■ **ASSIGNED TASK**
Reproduce the listing below line for line, word for word, leaving out the pictures.

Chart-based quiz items
[Start of Attachment]

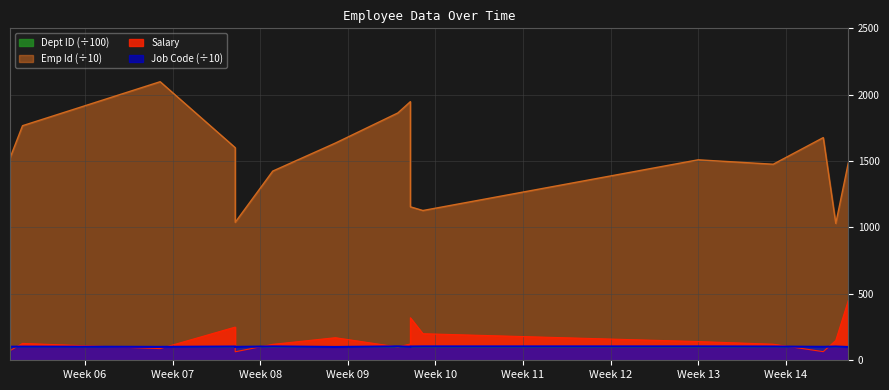

What is the highest value of the Job Code series?

104.7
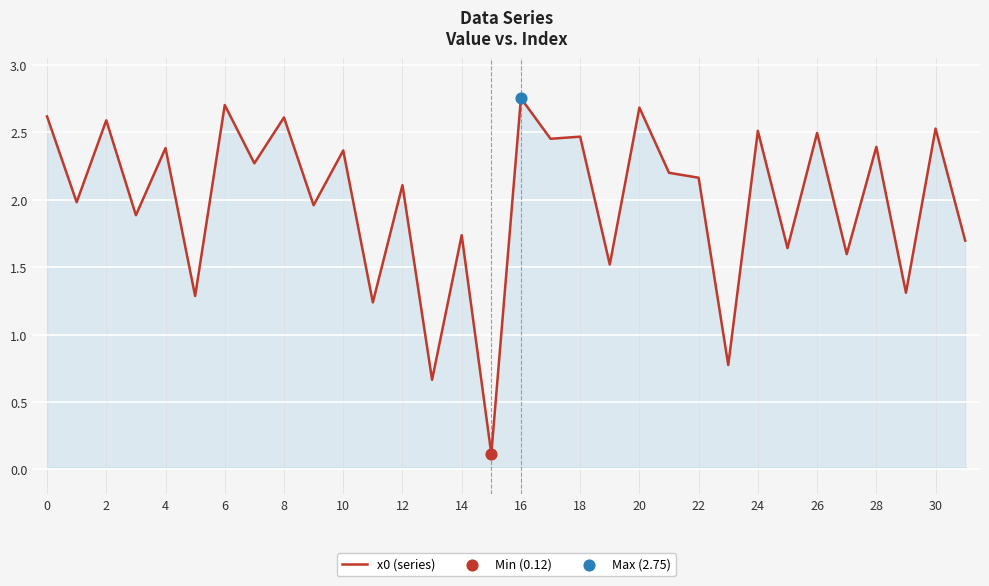

What is the difference between the maximum and minimum values?

2.6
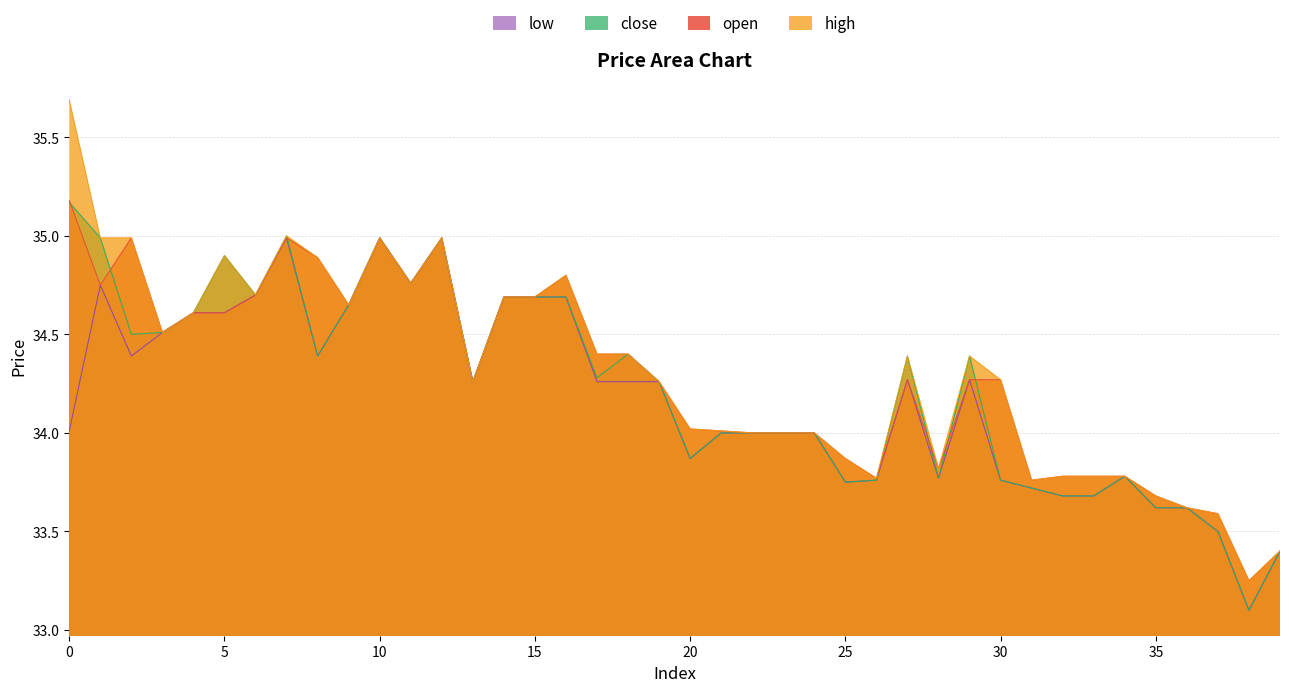

True or false: close and high intersect in this chart.

False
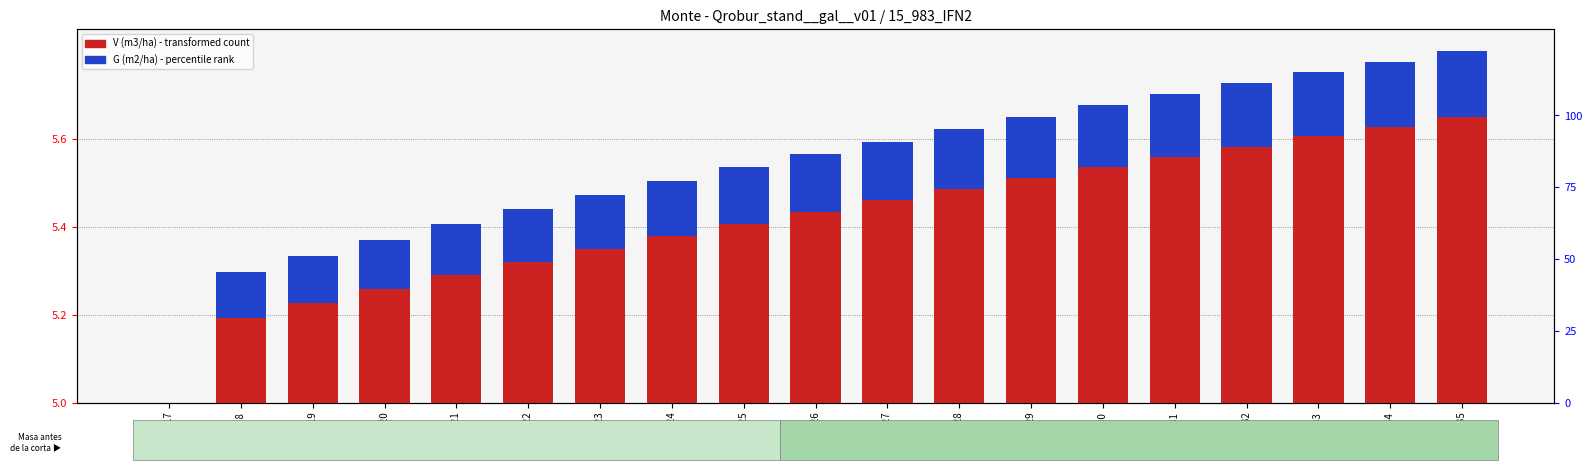

The value of G (m2/ha) at Age 27 is 0.1. True or false?

False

[End of Attachment]

■ **RESULT BELOW**
What is the highest value of the Job Code series?

104.7

What is the difference between the maximum and minimum values?

2.6

True or false: close and high intersect in this chart.

False

The value of G (m2/ha) at Age 27 is 0.1. True or false?

False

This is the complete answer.